19 personen reageerden op de enquête over de klimaataanpak. Hoewel de uitkomsten mogelijk niet volledig representatief zijn, leverde dit toch waardevolle inzichten op over hoe de klimaataanpak wordt beleefd.
Volgens de deelnemers zijn dit de grootste uitdagingen voor de toekomst:
- Het behouden van biodiversiteit (vaak genoemd)
- Voldoende beschikbaarheid van schoon water (vaak genoemd)

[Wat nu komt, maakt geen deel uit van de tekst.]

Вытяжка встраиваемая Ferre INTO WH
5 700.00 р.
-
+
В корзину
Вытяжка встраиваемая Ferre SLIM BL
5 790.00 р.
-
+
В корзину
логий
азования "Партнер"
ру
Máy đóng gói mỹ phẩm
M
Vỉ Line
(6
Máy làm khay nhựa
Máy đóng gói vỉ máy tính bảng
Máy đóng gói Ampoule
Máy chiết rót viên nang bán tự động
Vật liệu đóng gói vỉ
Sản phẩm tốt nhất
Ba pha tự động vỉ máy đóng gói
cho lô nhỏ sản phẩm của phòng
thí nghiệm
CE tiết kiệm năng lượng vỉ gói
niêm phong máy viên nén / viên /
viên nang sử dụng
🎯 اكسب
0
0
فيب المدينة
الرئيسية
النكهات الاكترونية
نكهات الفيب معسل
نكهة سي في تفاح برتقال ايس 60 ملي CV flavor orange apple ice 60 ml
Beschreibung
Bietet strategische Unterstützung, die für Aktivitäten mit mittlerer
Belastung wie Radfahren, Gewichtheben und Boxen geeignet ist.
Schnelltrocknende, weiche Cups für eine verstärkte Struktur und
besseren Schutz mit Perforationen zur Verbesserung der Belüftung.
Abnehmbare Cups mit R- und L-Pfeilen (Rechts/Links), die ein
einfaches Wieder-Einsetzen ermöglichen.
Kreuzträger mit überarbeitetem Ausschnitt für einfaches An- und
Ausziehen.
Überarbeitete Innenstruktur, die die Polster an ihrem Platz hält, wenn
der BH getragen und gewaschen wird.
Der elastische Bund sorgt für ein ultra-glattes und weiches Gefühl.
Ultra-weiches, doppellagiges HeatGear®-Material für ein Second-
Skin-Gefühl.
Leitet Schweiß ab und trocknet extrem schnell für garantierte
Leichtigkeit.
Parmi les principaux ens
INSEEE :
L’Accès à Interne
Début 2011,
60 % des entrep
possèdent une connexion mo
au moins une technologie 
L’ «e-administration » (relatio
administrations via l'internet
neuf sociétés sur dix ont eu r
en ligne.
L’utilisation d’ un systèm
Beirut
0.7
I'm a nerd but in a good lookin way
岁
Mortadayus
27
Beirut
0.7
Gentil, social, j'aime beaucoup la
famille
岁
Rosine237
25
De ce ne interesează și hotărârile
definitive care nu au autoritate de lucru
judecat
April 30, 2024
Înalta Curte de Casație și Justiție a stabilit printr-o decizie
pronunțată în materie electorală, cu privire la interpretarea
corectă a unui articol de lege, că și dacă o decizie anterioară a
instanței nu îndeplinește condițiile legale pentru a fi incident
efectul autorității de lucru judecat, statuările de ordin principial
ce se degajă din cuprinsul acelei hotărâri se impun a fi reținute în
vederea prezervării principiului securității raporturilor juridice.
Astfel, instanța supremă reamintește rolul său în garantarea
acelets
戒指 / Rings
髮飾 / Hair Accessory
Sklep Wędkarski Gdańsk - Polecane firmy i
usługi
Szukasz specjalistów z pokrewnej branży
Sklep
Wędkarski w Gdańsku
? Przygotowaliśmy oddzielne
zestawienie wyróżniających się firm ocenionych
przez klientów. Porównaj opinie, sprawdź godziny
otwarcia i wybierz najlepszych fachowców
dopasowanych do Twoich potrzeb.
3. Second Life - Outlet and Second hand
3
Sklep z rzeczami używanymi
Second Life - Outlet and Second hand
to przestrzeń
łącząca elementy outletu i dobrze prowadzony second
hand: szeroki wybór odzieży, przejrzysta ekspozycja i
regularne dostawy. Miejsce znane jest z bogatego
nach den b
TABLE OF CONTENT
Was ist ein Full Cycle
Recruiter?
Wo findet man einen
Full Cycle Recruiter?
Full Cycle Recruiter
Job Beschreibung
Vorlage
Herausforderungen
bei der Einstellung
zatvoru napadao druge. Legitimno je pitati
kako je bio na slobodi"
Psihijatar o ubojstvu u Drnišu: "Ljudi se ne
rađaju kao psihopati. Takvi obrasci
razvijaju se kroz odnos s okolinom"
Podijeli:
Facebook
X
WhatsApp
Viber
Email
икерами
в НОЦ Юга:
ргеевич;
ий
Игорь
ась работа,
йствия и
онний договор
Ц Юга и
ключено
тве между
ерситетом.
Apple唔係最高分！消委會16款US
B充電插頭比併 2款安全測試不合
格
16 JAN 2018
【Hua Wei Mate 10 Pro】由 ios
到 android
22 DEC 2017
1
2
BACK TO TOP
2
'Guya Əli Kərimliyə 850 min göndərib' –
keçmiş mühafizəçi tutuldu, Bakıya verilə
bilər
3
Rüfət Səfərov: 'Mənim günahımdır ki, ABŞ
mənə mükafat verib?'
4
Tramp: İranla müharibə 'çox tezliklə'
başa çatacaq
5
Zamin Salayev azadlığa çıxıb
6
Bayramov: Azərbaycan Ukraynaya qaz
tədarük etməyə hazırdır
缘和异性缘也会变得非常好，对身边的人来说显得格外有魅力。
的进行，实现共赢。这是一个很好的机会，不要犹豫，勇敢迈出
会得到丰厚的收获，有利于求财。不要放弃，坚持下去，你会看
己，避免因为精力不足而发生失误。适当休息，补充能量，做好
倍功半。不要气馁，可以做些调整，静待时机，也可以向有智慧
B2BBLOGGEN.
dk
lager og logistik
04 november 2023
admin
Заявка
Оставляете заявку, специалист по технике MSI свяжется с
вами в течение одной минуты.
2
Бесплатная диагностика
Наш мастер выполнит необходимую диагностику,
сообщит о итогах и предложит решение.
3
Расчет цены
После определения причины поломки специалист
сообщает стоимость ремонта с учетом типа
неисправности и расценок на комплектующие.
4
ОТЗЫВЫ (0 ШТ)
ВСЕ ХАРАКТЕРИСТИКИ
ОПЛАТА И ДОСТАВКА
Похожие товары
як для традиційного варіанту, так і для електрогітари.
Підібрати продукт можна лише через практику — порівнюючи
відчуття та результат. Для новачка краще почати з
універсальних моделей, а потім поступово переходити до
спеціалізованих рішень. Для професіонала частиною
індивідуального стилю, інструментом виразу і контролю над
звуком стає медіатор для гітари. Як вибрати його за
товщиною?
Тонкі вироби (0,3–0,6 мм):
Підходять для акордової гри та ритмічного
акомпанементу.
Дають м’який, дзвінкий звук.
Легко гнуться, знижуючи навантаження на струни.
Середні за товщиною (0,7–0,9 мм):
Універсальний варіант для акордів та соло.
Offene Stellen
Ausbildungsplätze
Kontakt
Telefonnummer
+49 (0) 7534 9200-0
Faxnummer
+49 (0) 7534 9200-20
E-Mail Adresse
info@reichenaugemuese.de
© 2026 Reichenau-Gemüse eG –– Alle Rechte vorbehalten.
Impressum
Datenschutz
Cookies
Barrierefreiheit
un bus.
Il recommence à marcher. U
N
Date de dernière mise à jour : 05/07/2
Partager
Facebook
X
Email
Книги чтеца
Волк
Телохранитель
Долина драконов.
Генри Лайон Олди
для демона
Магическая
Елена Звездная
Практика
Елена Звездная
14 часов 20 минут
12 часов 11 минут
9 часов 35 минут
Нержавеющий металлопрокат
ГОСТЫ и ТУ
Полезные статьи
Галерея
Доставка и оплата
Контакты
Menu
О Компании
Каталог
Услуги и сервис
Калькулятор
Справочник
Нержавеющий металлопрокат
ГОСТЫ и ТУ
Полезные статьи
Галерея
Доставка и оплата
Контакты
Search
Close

- Het opwekken van duurzame energie
- Water en bodem sturend laten zijn bij ruimtelijke keuzes
- Het verduurzamen van de industrie
Zoals ook in de inleiding werd benoemd, geven veel respondenten aan dat een belangrijk obstakel voor actie het ontbreken is van een gedeeld beeld over de omvang en urgentie van de klimaatopgave, zowel binnen als buiten de organisatie.
De motoren van verandering zijn lastig in beweging te krijgen
Meerdere respondenten verwachten dat een goede aanpak voor de energievoorziening, voldoende zoetwater en duurzame landbouw als hefboom kan dienen om ook op andere terreinen vooruitgang te boeken.
Tegelijkertijd geven veel deelnemers aan dat het lastig is om die ‘motoren van verandering’ echt in beweging te krijgen én te houden. Er is behoefte aan:
- Een integrale aanpak (alles hangt met elkaar samen)
- Langetermijndenken en -programmering
- Duidelijke regels, zoals het beprijzen van CO₂-uitstoot
Opvallend is dat de respondenten vooral vertrouwen hebben in gedragsverandering, natuurgebaseerde oplossingen en het centraal stellen van de biosfeer in beleid en besluitvorming. Een respondent verwoorde het mooi: “Wat gebeurt er als we een gezonde samenleving centraal stellen?”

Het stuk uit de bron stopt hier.